**EXERCISE DESCRIPTION**
Rewrite the part of the records that opens with the line containing "ain't a bit" and closes with the line containing "One thing about living o", putting "mischief" in place of "trouble" and leaving everything else unchanged.

**DATA SUPPLIED**

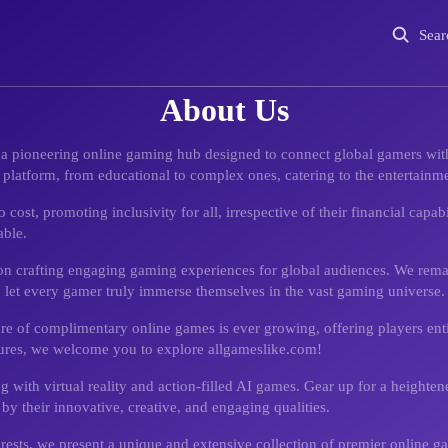
Sear
About Us
, a pioneering online gaming hub designed to connect global gamers with
latform, from educational to complex ones, catering to the entertainme
ost, promoting inclusivity for all, irrespective of their financial capab
able.
 on crafting engaging gaming experiences for global audiences. We rema
o let every gamer truly immerse themselves in the vast gaming universe.
ure of complimentary online games is ever growing, offering players enti
ures, we welcome you to explore allgameslike.com!
ng with virtual reality and action-filled AI games. Gear up for a height
 by their innovative, creative, and engaging qualities.
ests, we present a unique and extensive collection of premier online ga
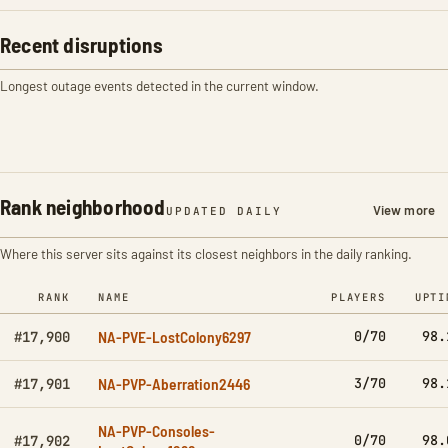
Recent disruptions
Longest outage events detected in the current window.
Rank neighborhood
View more
UPDATED DAILY
Where this server sits against its closest neighbors in the daily ranking.
RANK
NAME
PLAYERS
UPTI
NA-PVE-LostColony6297
0/70
98.
#17,900
NA-PVP-Aberration2446
3/70
98.
#17,901
NA-PVP-Consoles-
0/70
98.
#17,902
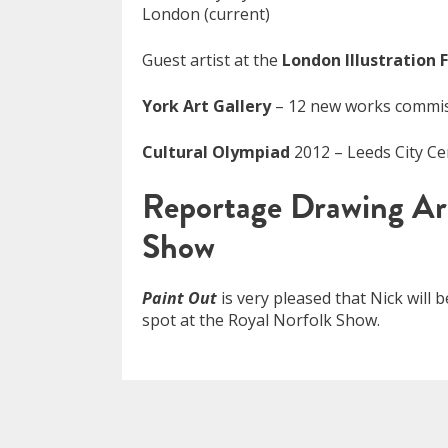
London (current)
Guest artist at the
London Illustration F
York Art Gallery
– 12 new works commiss
Cultural Olympiad
2012 – Leeds City C
Reportage Drawing Ar
Show
Paint Out
is very pleased that Nick will 
spot at the Royal Norfolk Show.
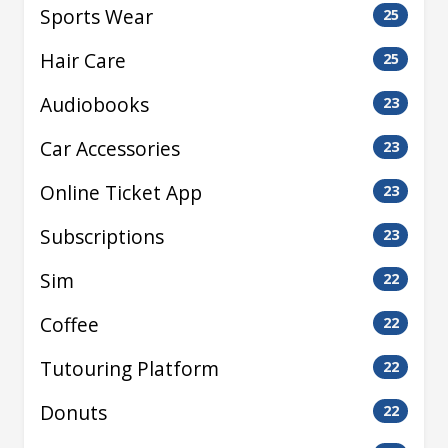
Sports Wear
25
Hair Care
25
Audiobooks
23
Car Accessories
23
Online Ticket App
23
Subscriptions
23
Sim
22
Coffee
22
Tutouring Platform
22
Donuts
22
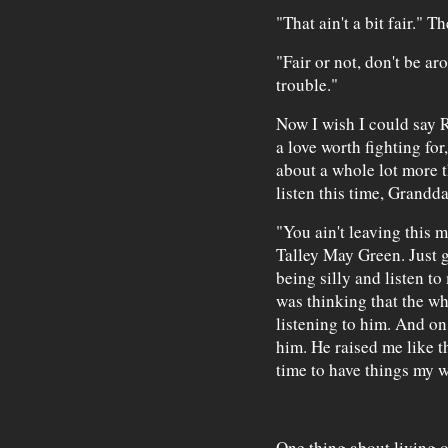
"That ain't a bit fair." 
"Fair or not, don't be ar
trouble."
Now I wish I could say R
a love worth fighting fo
about a whole lot more th
listen this time, Grandd
"You ain't leaving this m
Talley May Green. Just ge
being silly and listen t
was thinking that the wh
listening to him. And o
him. He raised me like th
time to have things my w
One thing about living o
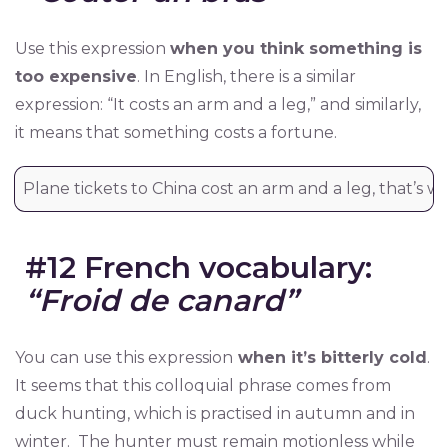
Use this expression
when you think something is
too expensive
. In English, there is a similar
expression: “It costs an arm and a leg,” and similarly,
it means that something costs a fortune.
Plane tickets to China cost an arm and a leg, that’s wh
#12 French vocabulary:
“Froid de canard”
You can use this expression
when it’s bitterly cold
.
It seems that this colloquial phrase comes from
duck hunting, which is practised in autumn and in
winter. The hunter must remain motionless while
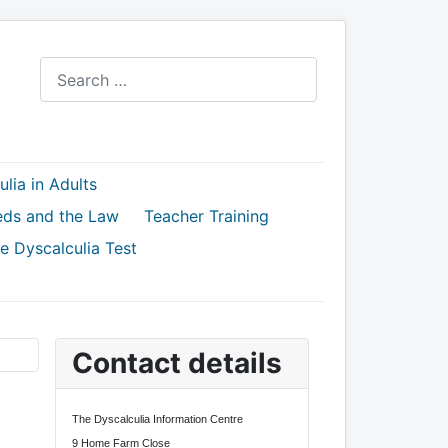
Search
lia in Adults
eds and the Law
Teacher Training
e Dyscalculia Test
Contact details
The Dyscalculia Information Centre
9 Home Farm Close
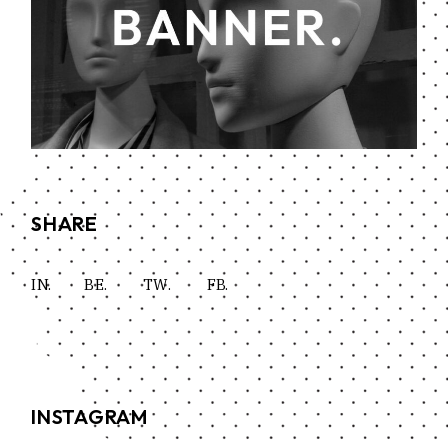
SHARE
IN.
BE.
TW.
FB.
INSTAGRAM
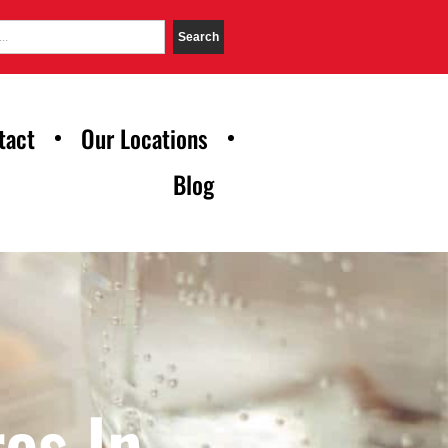
Search
tact
Our Locations
Blog
es In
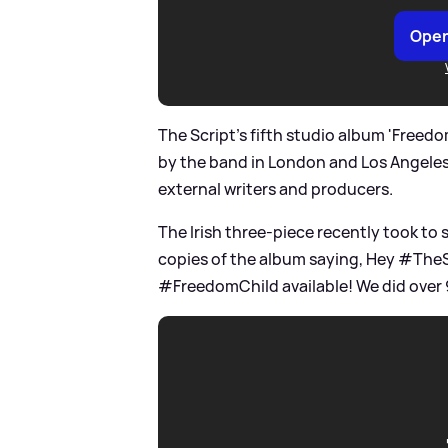
Open
The Script's fifth studio album 'Freed
by the band in London and Los Angeles 
external writers and producers.
The Irish three-piece recently took to 
copies of the album saying, Hey #TheSc
#FreedomChild available! We did over 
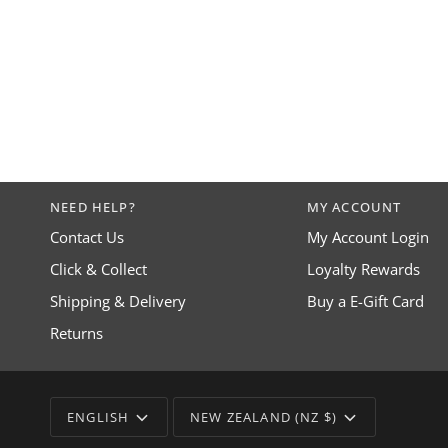
NEED HELP?
MY ACCOUNT
Contact Us
My Account Login
Click & Collect
Loyalty Rewards
Shipping & Delivery
Buy a E-Gift Card
Returns
LANGUAGE
CURRENCY
ENGLISH
NEW ZEALAND (NZ $)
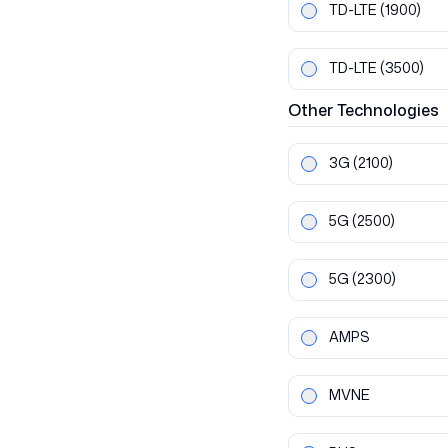
TD-LTE
(1900)
TD-LTE
(3500)
Other
Technologies
3G
(2100)
5G
(2500)
5G
(2300)
AMPS
MVNE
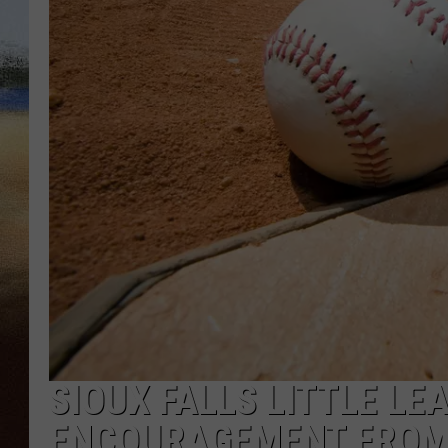
CLAY 
TARA H
CHRIST
SIOUX FALLS LITTLE LE
ENCOURAGEMENT FROM 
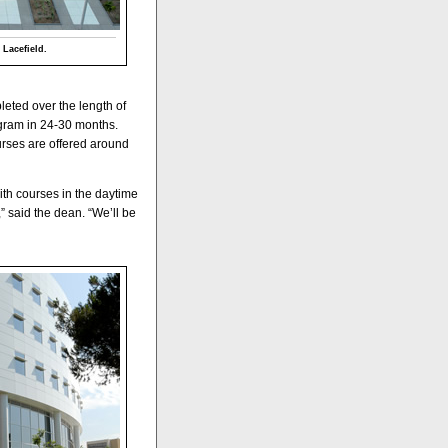
 Lacefield.
leted over the length of
ogram in 24-30 months.
urses are offered around
ith courses in the daytime
 said the dean. “We’ll be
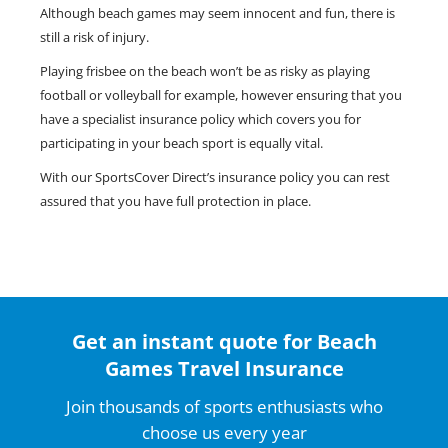
Although beach games may seem innocent and fun, there is
still a risk of injury.
Playing frisbee on the beach won’t be as risky as playing
football or volleyball for example, however ensuring that you
have a specialist insurance policy which covers you for
participating in your beach sport is equally vital.
With our SportsCover Direct’s insurance policy you can rest
assured that you have full protection in place.
Get an instant quote for Beach
Games Travel Insurance
Join thousands of sports enthusiasts who
choose us every year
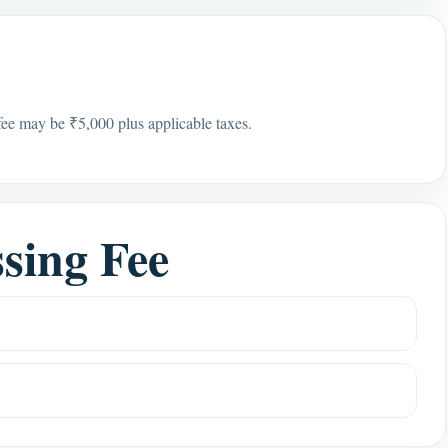
 fee may be ₹5,000 plus applicable taxes.
sing Fee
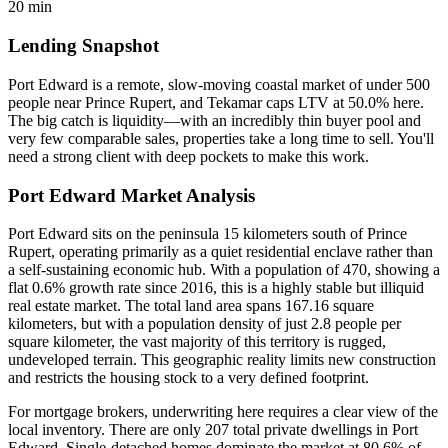
20 min
Lending Snapshot
Port Edward is a remote, slow-moving coastal market of under 500
people near Prince Rupert, and Tekamar caps LTV at 50.0% here.
The big catch is liquidity—with an incredibly thin buyer pool and
very few comparable sales, properties take a long time to sell. You'll
need a strong client with deep pockets to make this work.
Port Edward Market Analysis
Port Edward sits on the peninsula 15 kilometers south of Prince
Rupert, operating primarily as a quiet residential enclave rather than
a self-sustaining economic hub. With a population of 470, showing a
flat 0.6% growth rate since 2016, this is a highly stable but illiquid
real estate market. The total land area spans 167.16 square
kilometers, but with a population density of just 2.8 people per
square kilometer, the vast majority of this territory is rugged,
undeveloped terrain. This geographic reality limits new construction
and restricts the housing stock to a very defined footprint.
For mortgage brokers, underwriting here requires a clear view of the
local inventory. There are only 207 total private dwellings in Port
Edward. Single-detached homes dominate the market at 80.6% of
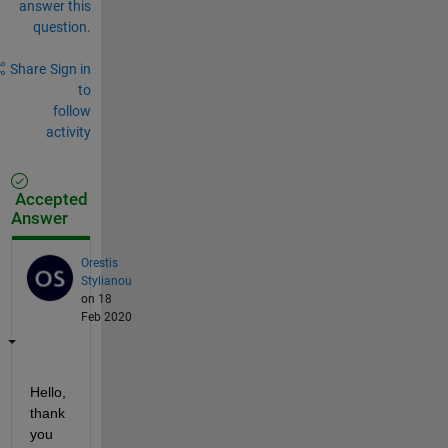
answer this
question.
Share
Sign in
to
follow
activity
Accepted
Answer
Orestis
Stylianou
on 18
Feb 2020
Hello, 
thank 
you 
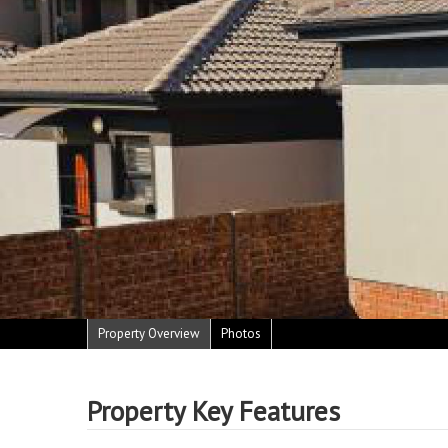
Property Overview
Photos
Property Key Features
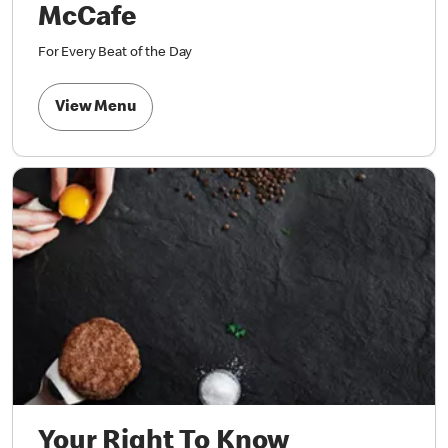
McCafe
For Every Beat of the Day
View Menu
Your Right To Know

**PROBLEM SOLUTION**
"That ain't a bit fair." 
"Fair or not, don't be ar
mischief."
Now I wish I could say R
a love worth fighting fo
about a whole lot more th
listen this time, Grandd
"You ain't leaving this m
Talley May Green. Just ge
being silly and listen t
was thinking that the wh
listening to him. And o
him. He raised me like th
time to have things my w
One thing about living o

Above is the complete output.